ASSIGNED TASK.
Your answer should restate each line of the data below word for word.

DATA SHOWN.
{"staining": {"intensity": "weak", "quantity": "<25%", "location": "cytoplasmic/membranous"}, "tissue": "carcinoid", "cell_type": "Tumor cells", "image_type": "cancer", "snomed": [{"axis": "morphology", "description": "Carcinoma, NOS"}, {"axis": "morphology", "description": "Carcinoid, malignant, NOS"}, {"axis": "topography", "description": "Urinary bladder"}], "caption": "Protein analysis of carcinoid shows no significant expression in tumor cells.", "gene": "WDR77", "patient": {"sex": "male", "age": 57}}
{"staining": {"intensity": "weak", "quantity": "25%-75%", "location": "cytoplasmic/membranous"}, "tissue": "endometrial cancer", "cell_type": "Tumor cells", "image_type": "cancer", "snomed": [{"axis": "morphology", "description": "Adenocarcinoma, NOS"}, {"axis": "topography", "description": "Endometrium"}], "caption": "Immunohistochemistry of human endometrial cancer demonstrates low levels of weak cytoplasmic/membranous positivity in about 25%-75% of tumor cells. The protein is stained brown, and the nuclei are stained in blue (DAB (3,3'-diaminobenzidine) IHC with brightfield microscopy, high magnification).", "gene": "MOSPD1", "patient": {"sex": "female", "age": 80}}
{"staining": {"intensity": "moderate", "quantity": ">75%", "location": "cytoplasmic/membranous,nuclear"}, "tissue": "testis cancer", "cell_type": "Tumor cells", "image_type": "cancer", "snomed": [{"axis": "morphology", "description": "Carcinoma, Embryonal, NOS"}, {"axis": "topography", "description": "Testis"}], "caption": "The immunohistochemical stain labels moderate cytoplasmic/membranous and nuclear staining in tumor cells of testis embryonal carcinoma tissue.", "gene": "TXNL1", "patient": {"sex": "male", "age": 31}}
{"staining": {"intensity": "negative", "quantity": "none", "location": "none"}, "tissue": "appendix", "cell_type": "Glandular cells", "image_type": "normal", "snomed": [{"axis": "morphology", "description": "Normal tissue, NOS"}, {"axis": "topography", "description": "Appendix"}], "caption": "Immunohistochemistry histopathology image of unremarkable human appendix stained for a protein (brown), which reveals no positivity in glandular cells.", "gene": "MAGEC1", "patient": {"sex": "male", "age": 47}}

TASK RESPONSE.
{"staining": {"intensity": "weak", "quantity": "<25%", "location": "cytoplasmic/membranous"}, "tissue": "carcinoid", "cell_type": "Tumor cells", "image_type": "cancer", "snomed": [{"axis": "morphology", "description": "Carcinoma, NOS"}, {"axis": "morphology", "description": "Carcinoid, malignant, NOS"}, {"axis": "topography", "description": "Urinary bladder"}], "caption": "Protein analysis of carcinoid shows no significant expression in tumor cells.", "gene": "WDR77", "patient": {"sex": "male", "age": 57}}
{"staining": {"intensity": "weak", "quantity": "25%-75%", "location": "cytoplasmic/membranous"}, "tissue": "endometrial cancer", "cell_type": "Tumor cells", "image_type": "cancer", "snomed": [{"axis": "morphology", "description": "Adenocarcinoma, NOS"}, {"axis": "topography", "description": "Endometrium"}], "caption": "Immunohistochemistry of human endometrial cancer demonstrates low levels of weak cytoplasmic/membranous positivity in about 25%-75% of tumor cells. The protein is stained brown, and the nuclei are stained in blue (DAB (3,3'-diaminobenzidine) IHC with brightfield microscopy, high magnification).", "gene": "MOSPD1", "patient": {"sex": "female", "age": 80}}
{"staining": {"intensity": "moderate", "quantity": ">75%", "location": "cytoplasmic/membranous,nuclear"}, "tissue": "testis cancer", "cell_type": "Tumor cells", "image_type": "cancer", "snomed": [{"axis": "morphology", "description": "Carcinoma, Embryonal, NOS"}, {"axis": "topography", "description": "Testis"}], "caption": "The immunohistochemical stain labels moderate cytoplasmic/membranous and nuclear staining in tumor cells of testis embryonal carcinoma tissue.", "gene": "TXNL1", "patient": {"sex": "male", "age": 31}}
{"staining": {"intensity": "negative", "quantity": "none", "location": "none"}, "tissue": "appendix", "cell_type": "Glandular cells", "image_type": "normal", "snomed": [{"axis": "morphology", "description": "Normal tissue, NOS"}, {"axis": "topography", "description": "Appendix"}], "caption": "Immunohistochemistry histopathology image of unremarkable human appendix stained for a protein (brown), which reveals no positivity in glandular cells.", "gene": "MAGEC1", "patient": {"sex": "male", "age": 47}}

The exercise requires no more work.